Advocate finds flaws in Oregon's public records laws
Governments in Oregon unreasonably delay handing over public documents or charge too much for that access, and put records of elected officials sometimes nearly beyond reach of citizens, according to a new state report.
Those are the findings of Ginger McCall, Oregon's public records advocate and included in a formal report issued last month by the state Public Records Advisory Council. Her observations are her own, though, based on her experiences in recent months with government officials, reporters and editors and citizens who want public documents.
McCall found that Oregon's public records laws are confusing to government and requesters. It allows government officials to delay or withhold records that should be public, and there is little punishment for agencies who violate the law. If citizens or others want to challenge a government's decision to withhold public records, the recourse can be a costly court battle.
Since April, McCall has trained 1,300 government employees and on Oregon's public records laws. She has also been called on in 90 instances by reporters and editors for help getting government records.
The council's report is meant to inform Gov. Kate Brown and the Legislature and promote reforms in the law.
McCall and the public records council received reports of government officials overusing their authority to keep records secret relating to criminal investigations, personnel matters, trade secrets, and internal communications.
Decisions to withhold records are based on employees' reading of the law and they are sometimes poorly trained to do so, the report said.
One example is waiving the cost of providing a record. Public agencies can provide records at free or reduced cost if the information serves the public interest. Some agencies often waive fees, while others have a policy against it, even if the information serves the public. McCall's report flagged the city of Molalla's policy not to waive fees.
Kelly Richardson, city recorder for Molalla, said the city charges the cost of gathering and copying records because it wouldn't be fair for the community to have city employees doing the work for free.
"I have found if there is no monetary value attached to the request often times people will make a frivolous request and waste my time and I never hear from them again," Richardson said via email.
McCall called the issues "systemic" and said they are caused by a range of challenges, from governments that can't search databases to citizens making sweeping requests that can involve thousands of pages of material.
McCall said the law is ambiguous in many ways. According to her report, there are at least 550 exemptions in Oregon's public records law.
The report noted that government agencies use exemptions to withhold information when there is no reason to do so. Government agencies are supposed to weigh benefits of keeping the information private against the interest of the public.
"Often public interest balancing tests are not applied consistently or correctly when withholding exempt documents from these categories and others, and the presumption of disclosure in the law is not honored," McCall wrote.
McCall also found some jurisdictions, such as the cities of Portland and Salem and Marion County, charge a flat fee to provide specific records. The law allows them to charge only the actual cost of providing the documents.
Those agencies say they have assessed the average actual cost of each type of record and charge that amount.
"Charging all requesters based on an 'average' cost of processing public records requests removes incentives for requesters to submit narrowed requests and is unfair to a requester who submits a properly narrowed request," McCall said in her report. McCall said she doesn't know how many jurisdictions do this, but she is hearing about it more frequently.
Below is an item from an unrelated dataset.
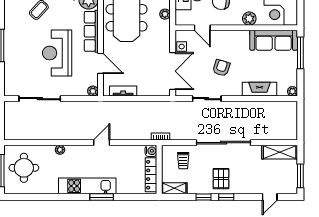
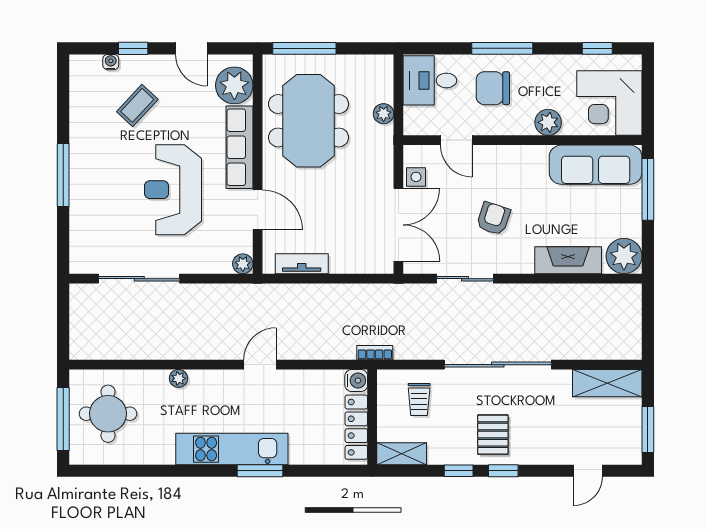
plant: (292, 91) -> (624, 256), width x1.87, depth x1.87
McCall also found delays to be prevalent. Public agencies generally have 15 business days to disclose public records. Agencies can take longer if it's not practical to disclose the records within that time frame.
That provision, "is unnecessary and entirely undercuts the requirements" McCall found.
The result, McCall found, "can make it difficult for victims to obtain insurance payments, limit the damage of identity theft, pursue civil litigation, take precautions to protect their personal safety, or vindicate their rights in a variety of other venues."
Another provision in Oregon's record law provides the only way to legally challenge an elected official's decision to keep documents confidential is to sue in state court.
"Most requesters simply do not have the resources to vindicate their rights in court," McCall wrote in the report. "This creates a lack of accountability around the decisions of elected officials as any disputes about the disclosure of public records in their possession can only be settled in court, which is an often prohibitively costly and time-consuming undertaking for most requestors."
In most instances, a request to a local or state can be appealed without cost to the attorney general or local district attorney.
Appeals, however, can involve an arduous process.
"The avenues for appeal — including appeals to the attorney general or district attorney or appeals to the courts — are often expensive or time consuming, and requesters are forced to bear the burden of enforcing the law," McCall said in the report.
But not all of the blame is on government. McCall found requestors often send broad requests, such as records of all communication between a government employee and another party. McCall found such requests appear to result from a growing distrust of agencies repeatedly showing a lack of cooperation with public records requests.
The council is already proposing two pieces of legislation. The first is to make the council permanent; it's scheduled to sunset at the end of 2020. The other would require state agencies to report annually how they handle public records requests.
But McCall wants further action. Her report is based on anecdotal information, but she wants data. To that end, the Public Records Advisory Council is surveying the state's 10 largest cities, all state agencies and a random mix of other government bodies.
McCall hopes more government workers attend her trainings. She said a lack of understanding rather than bad faith leads to public records confrontations. "I have found in my meetings with government officials that they have been really willing to participate and talk to me," she said. "Most people want to do good."